Parsing 101 with the Infragistics Parsing Framework

Monday, October 22, 2012

Parsing 101 with the Infragistics Parsing Framework

Infragistics - Infragistics Parsing Framework - Parsing 101

This is the first in a series of posts I am going to write about the parsing framework shipped as a CTP in the 12.2 release of our WPF and Silverlight products. This framework is used internally by the new XamSyntaxEditor control on those platforms. This post will be an introduction to both parsing in general as well as the type of parser provided by us.

Introduction

The Infragistics parsing framework allows you to define the grammar for a language from which a parser will be created to analyze documents in that language. If you are already familiar with parsing and LR parsers, you can just read the “Supported Languages”, “Ambiguities” and “Performance” sections.

Note: it is helpful to think of a document as a single horizontal sequence of text rather than text which goes from top to bottom as it does in an editor. This is because I will be introducing concepts such as “top-down parsing” and “bottom-up parsing” which relate to the top and bottom of a tree structure and not the top and bottom of a document in an editor.

Lexical Analysis

The first two phases required for analyzing a document in a certain language are lexical analysis and syntax analysis. I am not going to get into too much detail on lexical analysis, but basically, it is the process of scanning a document and grouping characters into meaningful units called tokens. By doing so, lexical analysis imposes a structure on the string of characters of a document to create a string of tokens. For example, the lexical analysis of a C# document might create tokens for keywords, identifiers, integral constants, braces, comments, whitespace, and other elementary units of the C# language. Most C# tokens are significant, but tokens such as whitespace or comments are not. The significance of each token is defined by the grammar. So in some languages (such as VB), whitespace can be significant. The syntax analysis phase only considers significant tokens. This makes the job of the grammar writer much easier because he or she does not need to define all the areas in which comments and whitespace are allowed.
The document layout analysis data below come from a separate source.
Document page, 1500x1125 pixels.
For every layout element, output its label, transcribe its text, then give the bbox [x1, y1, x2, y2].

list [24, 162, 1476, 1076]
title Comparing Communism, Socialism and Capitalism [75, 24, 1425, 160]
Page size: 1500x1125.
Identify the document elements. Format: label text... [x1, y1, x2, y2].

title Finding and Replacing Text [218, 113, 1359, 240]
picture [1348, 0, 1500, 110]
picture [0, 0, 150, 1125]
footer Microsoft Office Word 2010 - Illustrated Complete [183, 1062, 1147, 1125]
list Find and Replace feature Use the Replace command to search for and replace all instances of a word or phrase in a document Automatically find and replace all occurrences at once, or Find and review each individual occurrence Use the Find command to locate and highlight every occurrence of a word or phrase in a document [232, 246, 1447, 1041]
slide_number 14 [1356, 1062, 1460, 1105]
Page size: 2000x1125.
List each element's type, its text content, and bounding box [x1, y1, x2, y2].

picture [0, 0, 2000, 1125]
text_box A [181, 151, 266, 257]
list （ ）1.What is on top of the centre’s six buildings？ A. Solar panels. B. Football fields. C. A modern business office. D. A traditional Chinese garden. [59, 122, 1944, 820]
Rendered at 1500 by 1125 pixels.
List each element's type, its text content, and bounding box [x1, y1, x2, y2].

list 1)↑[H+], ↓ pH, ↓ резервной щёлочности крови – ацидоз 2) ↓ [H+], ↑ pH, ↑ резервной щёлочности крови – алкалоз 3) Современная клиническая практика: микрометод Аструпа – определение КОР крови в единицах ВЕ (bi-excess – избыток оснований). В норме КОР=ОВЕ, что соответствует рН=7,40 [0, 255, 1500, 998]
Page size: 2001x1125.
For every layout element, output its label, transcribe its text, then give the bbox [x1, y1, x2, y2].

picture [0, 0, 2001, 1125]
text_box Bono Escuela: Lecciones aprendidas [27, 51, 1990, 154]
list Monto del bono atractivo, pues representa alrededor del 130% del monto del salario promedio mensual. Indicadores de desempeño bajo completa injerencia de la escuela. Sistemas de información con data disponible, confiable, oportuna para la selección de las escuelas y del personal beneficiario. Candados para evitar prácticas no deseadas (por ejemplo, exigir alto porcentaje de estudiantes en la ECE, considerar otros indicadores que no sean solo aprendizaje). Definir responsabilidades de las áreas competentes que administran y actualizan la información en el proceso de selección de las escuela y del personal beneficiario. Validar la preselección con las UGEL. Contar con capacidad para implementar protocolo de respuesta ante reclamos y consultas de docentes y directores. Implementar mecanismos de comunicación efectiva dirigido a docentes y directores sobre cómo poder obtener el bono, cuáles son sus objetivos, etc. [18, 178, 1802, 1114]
Doing so might make a grammar definition overly complicated. From now on, I may refer to lexical analysis as lexing or to the lexical analyzer as the lexer.

Syntax Analysis

Similar to how the lexer imposes a structure on a string of characters, syntax analysis, or parsing, imposes a structure on the string of tokens created by the lexer. The structure created by the parser in this phase is a parse tree, or concrete syntax tree, representing the grammatical structure of the tokens. How that structure is formed depends on the rules defining what is allowed by the language being parsed. Here is a typical parse tree for a C# document:

...

..."

In my previous post I mentioned ISV's branching out? Case in point...

Would you ever have expected something like this from Infragistics 10, 5, 3 years ago? Neither would have I. I think it's great seeing them extend themselves this way. From things like this to providing support for other platforms to thinking outside the VS box. Don't get me wrong, I love the VS box, but a strong ISV community is good for everyone...